The Highland Council's Education Culture and Sport Committee has agreed to review its school estate, which includes 183 primary schools; 29 secondary schools and 3 special schools.

The review aims to improve education provision for Highland pupils by:-

maximising opportunities for moving pupils from poor to better quality school buildings;

making most efficient use of available funding; and

addressing issues relating to demographic change.

It will take account of the educational impact of any change; community impact of any change; distance from one school to another in any change relating to amalgamation; distance from the furthest point of catchment areas to proposed receiving school in any amalgamation proposal; travel time; current and projected school roll; economic impact; operational capacity of schools under review; percentage occupancy of schools under review; and transport.

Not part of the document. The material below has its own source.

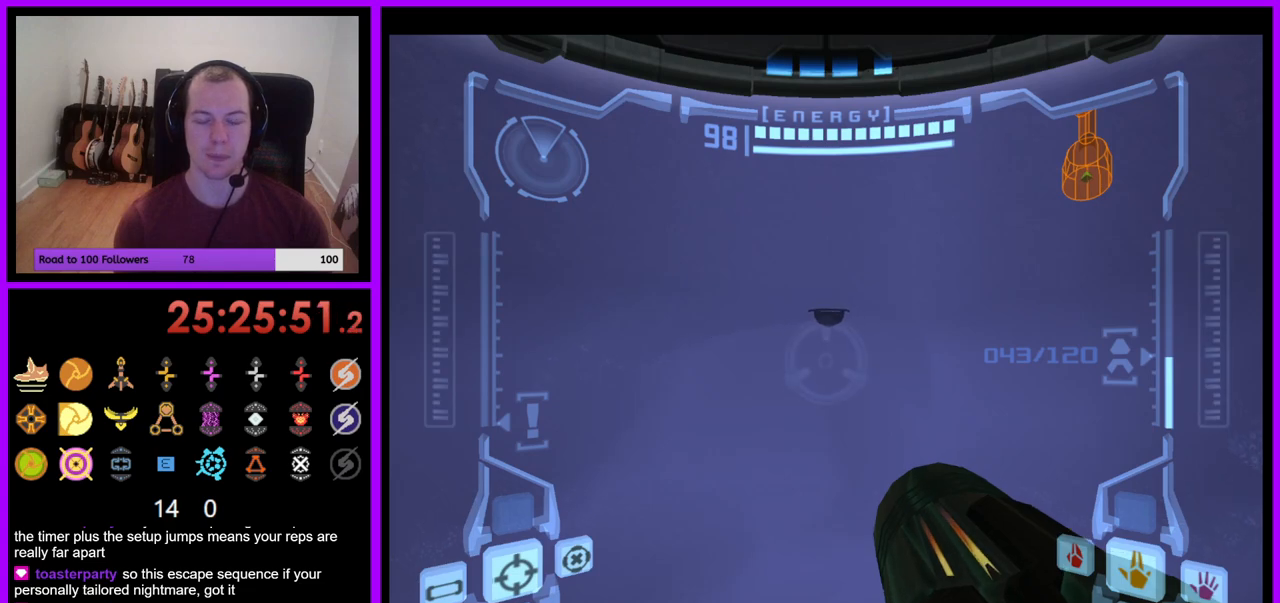
{"buttons": [], "left_stick": "center", "right_stick": "center", "events": []}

Because of the enormity of the task, an external team will be engaged to prepare the initial proposals; the statutory consultation process; and the drawing up and reporting of recommendations for Members' consideration.

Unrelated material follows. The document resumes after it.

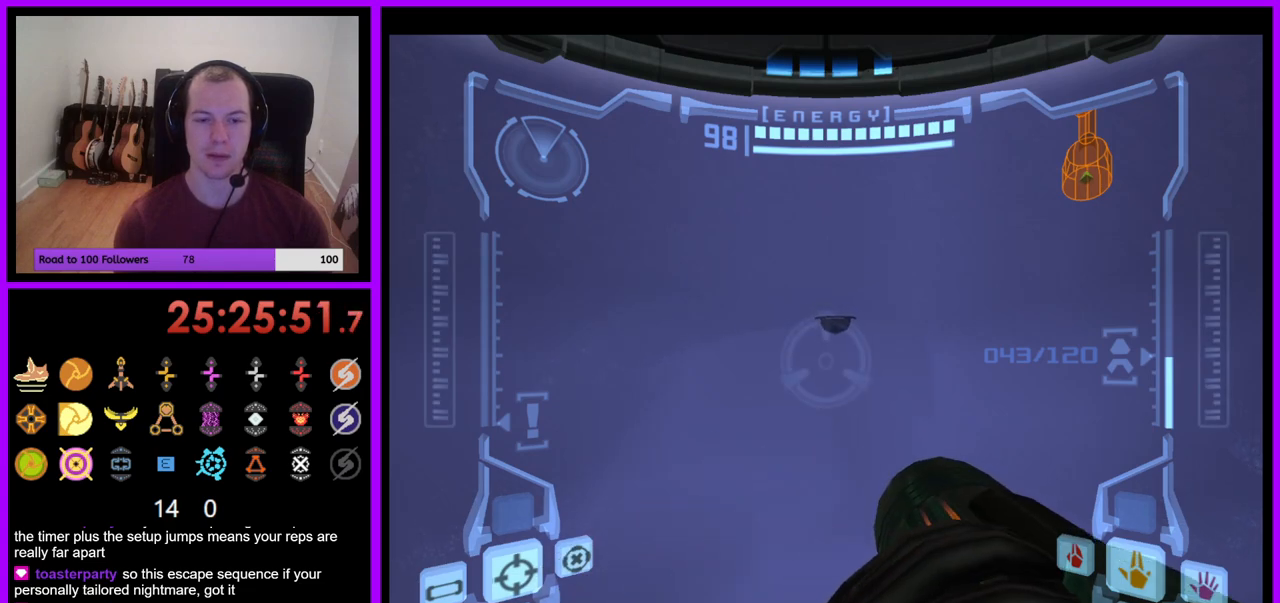
{"buttons": [], "left_stick": "center", "right_stick": "center", "events": []}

Members were advised that since 2003, the number of primary school pupils has fallen from 18,000 to 16,820. In the secondary sector the figures have remained relatively static over the same period. There are significant numbers of schools with very low percentage occupancy rates.

Another concern is the condition of many schools. 25% of the category "C" schools in Scotland - those deemed to be in a poor condition - are in Highland. These total 112 schools.

Councillor Bill Fernie, Chairman of the Education Culture and Sport Committee, noted that the Scottish Government has committed to provide 66% of the funding required to address the fabric deficiencies at Wick High School. However, the Council had been unsuccessful in its most recent bid for a funding contribution for the replacement of primary schools in the Fort William and East Ross areas.

He said: "At a time of diminishing funding in the public sector, it is difficult to see how the fabric and suitability improvements required in the Highlands can be addressed either through Government resources or through the Council's revenue, maintenance and capital expenditure programmes.

"This major review is crucial in providing better provision for our pupils and staff and get the best return for our spending."

Terms of reference for the review will be agreed by the committee later in the year.